# Hk 416d



## King of Battle (Feb 3, 2011)

I just picked up the new HK416D dedicated 22 long rifle-this one and wanted to post my initial thoughts for those of you interested in it. The rifle is an H&K licensed reproduction made by Walther (in Germany) and is being imported/serviced by Umarex. I happened across this one on Buds. The rifle appears to still be fairly scarce (at least in this area) and there is not much, if any info, (that I could find) on them so, here is my contribution.

Overall, the quality appears to be very good with one exception; the dust cover on mine does not close (the latch does not engage). It is my undrstanding (according to the product description and vids that I have seen) that it is supposed to work-mine does not. I have e-mailed Umarex and am awaiting a response. Hopefully, this is something that can be fixed with minimal trouble. If not, it is not too big of a deal for me but it would be nice if it worked properly.
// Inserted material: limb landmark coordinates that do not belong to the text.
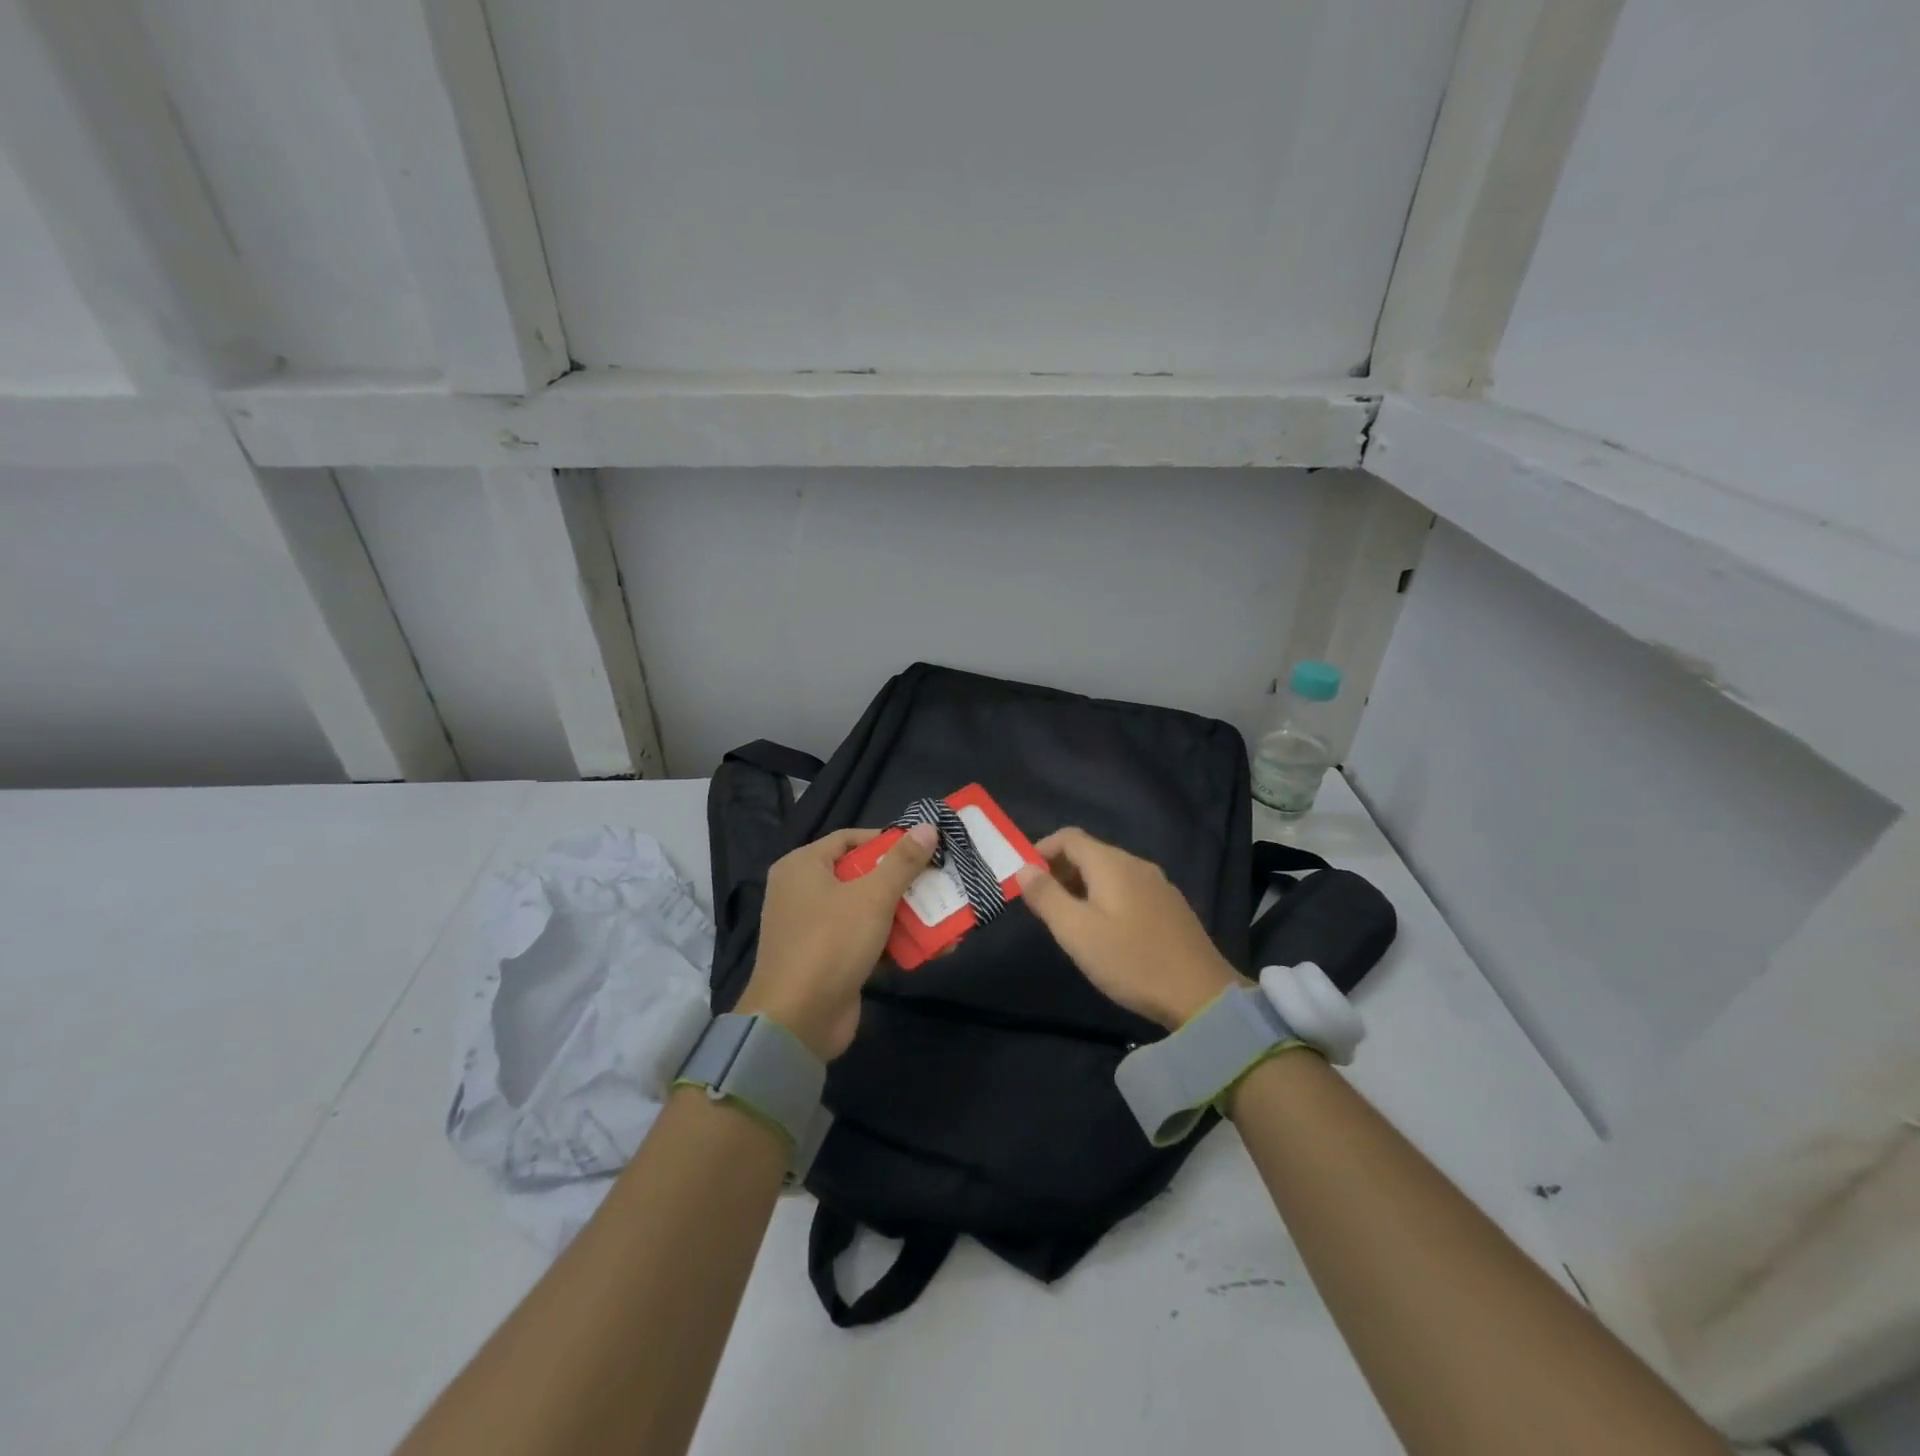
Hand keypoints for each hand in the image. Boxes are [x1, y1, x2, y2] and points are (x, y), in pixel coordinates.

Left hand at [734, 823, 938, 1060]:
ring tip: (945, 914)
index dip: (887, 841)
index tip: (923, 848)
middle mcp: (803, 892)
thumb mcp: (872, 897)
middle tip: (940, 880)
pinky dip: (893, 942)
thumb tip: (928, 827)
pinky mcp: (828, 960)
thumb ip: (902, 862)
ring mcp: (814, 929)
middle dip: (904, 881)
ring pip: (867, 910)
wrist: (797, 1022)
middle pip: (861, 875)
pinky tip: (930, 947)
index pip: (850, 839)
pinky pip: (865, 940)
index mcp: (802, 867)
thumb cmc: (830, 944)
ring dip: (906, 914)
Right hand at [1016, 827, 1243, 1029]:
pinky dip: (1106, 898)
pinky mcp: (1171, 907)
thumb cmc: (1131, 960)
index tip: (1025, 878)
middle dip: (1060, 871)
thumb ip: (1046, 896)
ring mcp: (1158, 885)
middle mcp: (1136, 864)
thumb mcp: (1076, 932)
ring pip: (1110, 873)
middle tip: (1043, 905)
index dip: (1041, 850)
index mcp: (1111, 864)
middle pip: (1089, 853)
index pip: (1068, 837)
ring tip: (1070, 921)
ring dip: (1082, 887)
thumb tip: (1024, 868)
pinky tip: (1106, 932)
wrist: (1202, 995)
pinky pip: (1129, 889)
Some improvements appear to have been made since the Umarex Colt M4's, namely, the field stripping is a little easier. From what I have read/seen, the Colt required one to loosen the flash hider before being able to pop the rear pin. Once done, there were two loose pieces (in the Colts) that were to be removed, (the bolt hold and another part in the lower-not sure what the latter is called off hand).

Said procedure has been slightly simplified in the HK. The rear take-down pin can be easily removed without messing with the flash hider and the loose parts now appear to be fixed parts.
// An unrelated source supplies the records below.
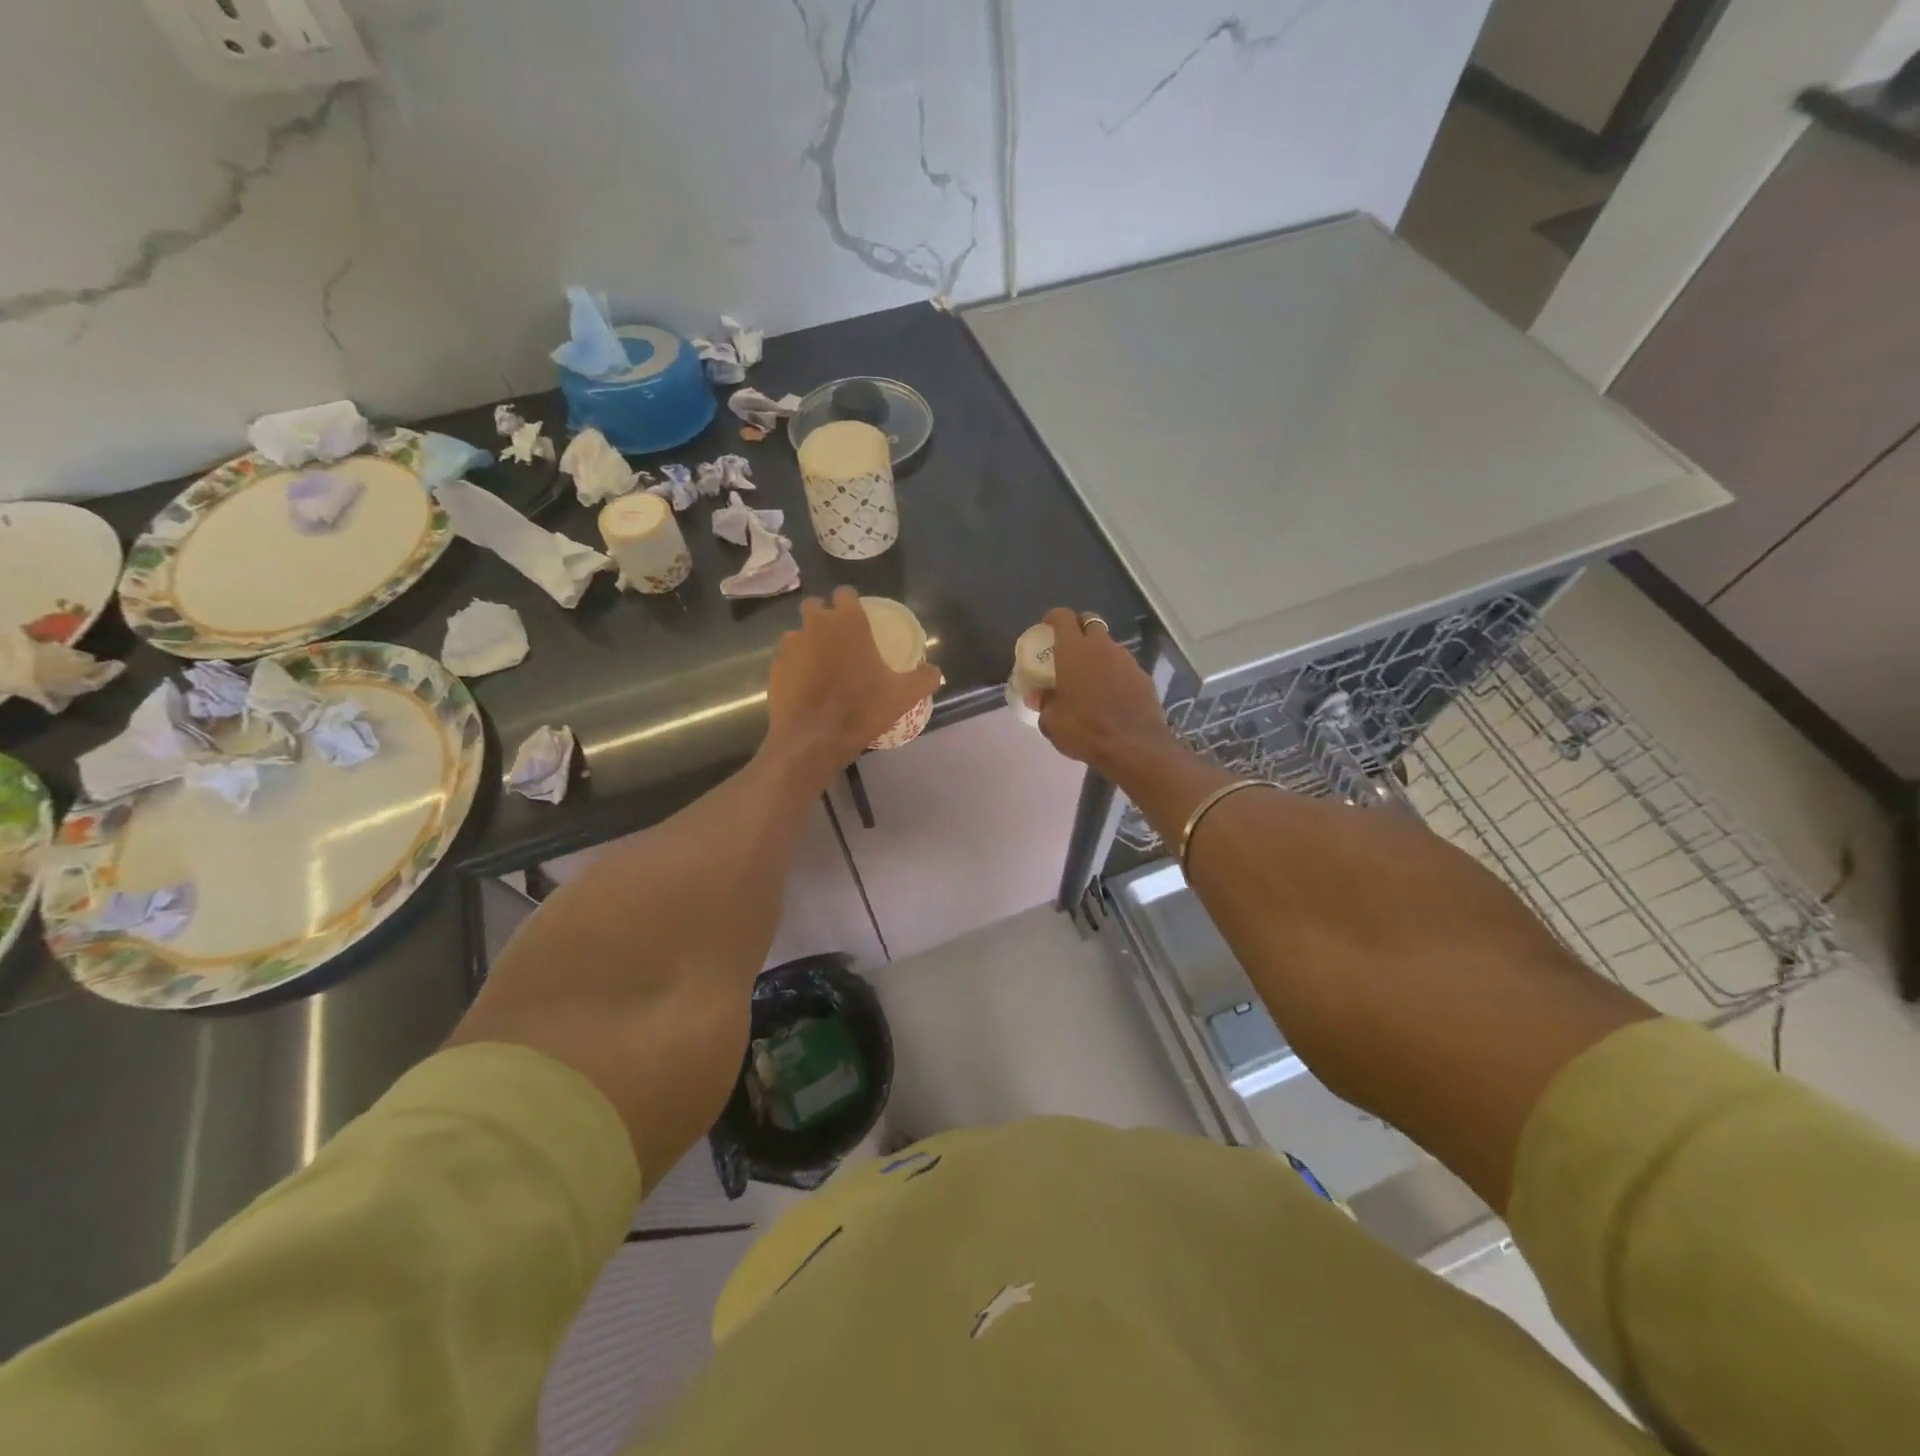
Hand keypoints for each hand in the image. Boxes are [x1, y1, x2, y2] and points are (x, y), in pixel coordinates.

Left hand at [766, 587, 939, 777]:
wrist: (813, 739)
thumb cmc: (862, 709)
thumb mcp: (903, 695)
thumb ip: (923, 678)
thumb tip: (936, 672)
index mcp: (848, 623)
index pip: (845, 593)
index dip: (851, 603)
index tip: (858, 618)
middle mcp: (816, 624)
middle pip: (815, 606)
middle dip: (824, 616)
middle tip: (838, 640)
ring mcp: (791, 645)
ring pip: (798, 632)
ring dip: (808, 642)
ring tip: (821, 666)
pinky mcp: (775, 667)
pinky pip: (787, 658)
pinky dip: (795, 666)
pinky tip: (806, 686)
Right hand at [1035, 608, 1177, 778]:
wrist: (1134, 747)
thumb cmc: (1086, 730)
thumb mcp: (1052, 722)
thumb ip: (1044, 702)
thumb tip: (1038, 695)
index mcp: (1074, 650)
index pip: (1062, 617)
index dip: (1053, 618)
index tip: (1046, 628)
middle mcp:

Magazines appear to be interchangable with the Colt models. I purchased a spare 30 round Colt mag for my HK and although it seats just fine, it does not drop free as does the stock-included 20 round mag. That may, or may not be related to the specific mag that I bought, I do not know.
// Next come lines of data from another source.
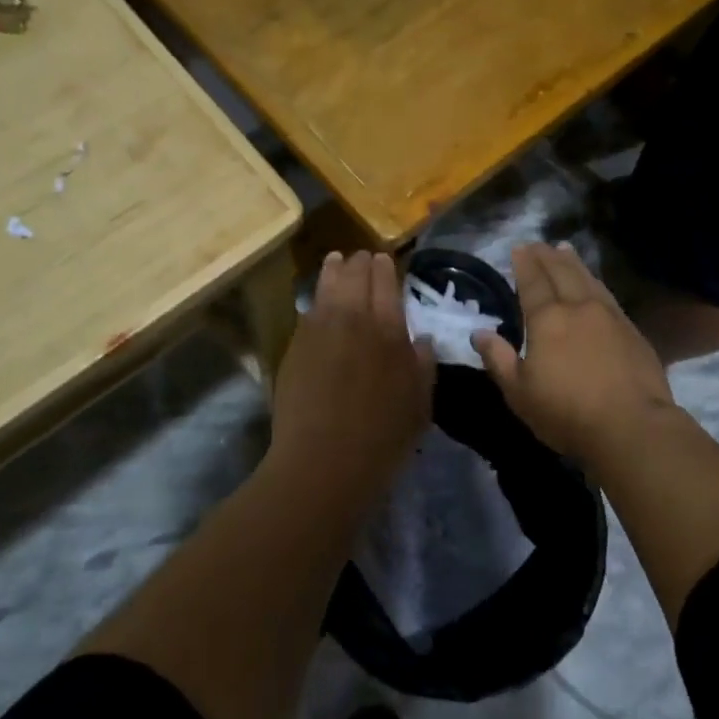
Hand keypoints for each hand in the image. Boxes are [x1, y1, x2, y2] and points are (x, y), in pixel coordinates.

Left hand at [270, 253, 433, 480]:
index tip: (383, 258)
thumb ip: (423, 365)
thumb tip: (422, 339)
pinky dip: (317, 299)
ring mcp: (319, 329)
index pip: (386, 283)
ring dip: (334, 269)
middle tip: (362, 257)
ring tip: (336, 260)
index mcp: (389, 329)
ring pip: (327, 285)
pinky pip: (308, 311)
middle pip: (355, 276)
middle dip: (360, 262)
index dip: (385, 267)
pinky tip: (319, 300)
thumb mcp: (420, 404)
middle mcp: (353, 318)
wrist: (324, 461)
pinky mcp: (295, 346)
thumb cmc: (382, 437)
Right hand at [475, 243, 676, 466]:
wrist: (632, 427)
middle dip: (547, 256)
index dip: (525, 264)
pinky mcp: (632, 331)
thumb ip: (498, 359)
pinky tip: (594, 284)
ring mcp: (609, 316)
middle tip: (538, 243)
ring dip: (573, 262)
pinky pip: (607, 294)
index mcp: (547, 319)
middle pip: (561, 273)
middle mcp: (578, 307)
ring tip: (564, 249)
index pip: (533, 282)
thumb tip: (479, 332)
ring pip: (587, 279)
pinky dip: (595, 281)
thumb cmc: (567, 413)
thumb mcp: (519, 393)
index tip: (519, 248)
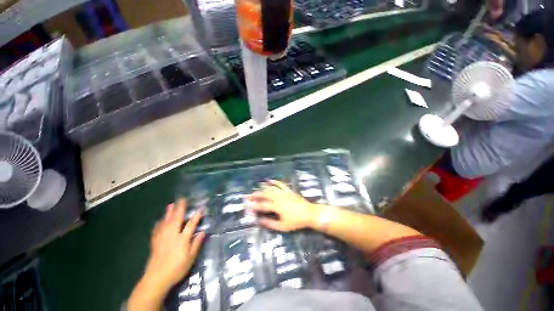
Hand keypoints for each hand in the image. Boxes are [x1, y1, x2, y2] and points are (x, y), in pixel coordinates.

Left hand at [129, 199, 205, 310]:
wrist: (156, 279)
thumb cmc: (176, 269)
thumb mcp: (190, 258)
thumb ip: (196, 244)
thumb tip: (203, 232)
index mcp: (182, 239)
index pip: (191, 224)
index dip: (196, 216)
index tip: (201, 208)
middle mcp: (172, 235)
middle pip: (177, 219)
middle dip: (180, 208)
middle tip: (182, 199)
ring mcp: (162, 238)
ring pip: (166, 222)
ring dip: (169, 212)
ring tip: (171, 204)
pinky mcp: (155, 242)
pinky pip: (157, 229)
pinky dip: (159, 223)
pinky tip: (160, 220)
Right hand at [247, 180, 317, 231]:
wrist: (309, 213)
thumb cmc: (296, 222)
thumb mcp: (283, 226)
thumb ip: (270, 224)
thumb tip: (260, 221)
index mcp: (277, 207)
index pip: (262, 205)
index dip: (254, 206)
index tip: (247, 206)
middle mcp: (279, 198)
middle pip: (265, 195)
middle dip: (255, 195)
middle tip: (247, 195)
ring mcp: (284, 193)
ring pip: (271, 188)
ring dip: (262, 188)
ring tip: (255, 189)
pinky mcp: (288, 190)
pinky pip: (280, 184)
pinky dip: (274, 181)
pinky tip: (269, 180)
I can not say much more in this mini review as I will not get range time until (hopefully) this weekend. I would also add pics for you but lack the knowledge and/or capacity to do so. As the linked video shows, the rifle is all metal (except the stock) and has a pretty good bit of weight to it. It certainly feels a good deal heavier than my S&W M&P15-22. Hopefully the HK will be as reliable and accurate as my M&P. I guess that I will find out soon enough.

The stock HK diopter sights appear the be pretty nice but I found that I like my Magpul sights a bit more. Anyway, I guess that is all that I can offer for now. I will try to report back (hopefully with a good range report).

I almost forgot to add a small note about ammo. The lower is stamped with the model i.e. HK 416D. It is also stamped with 22 L.R. HV. It goes without say that the L.R. means long rifle and one might assume that the HV means high-velocity. One nagging concern for me is that this rifle will only work well with the more expensive high velocity stuff, i.e. CCI mini mags, etc. Again, I will find out soon enough but hope that is not the case.


----------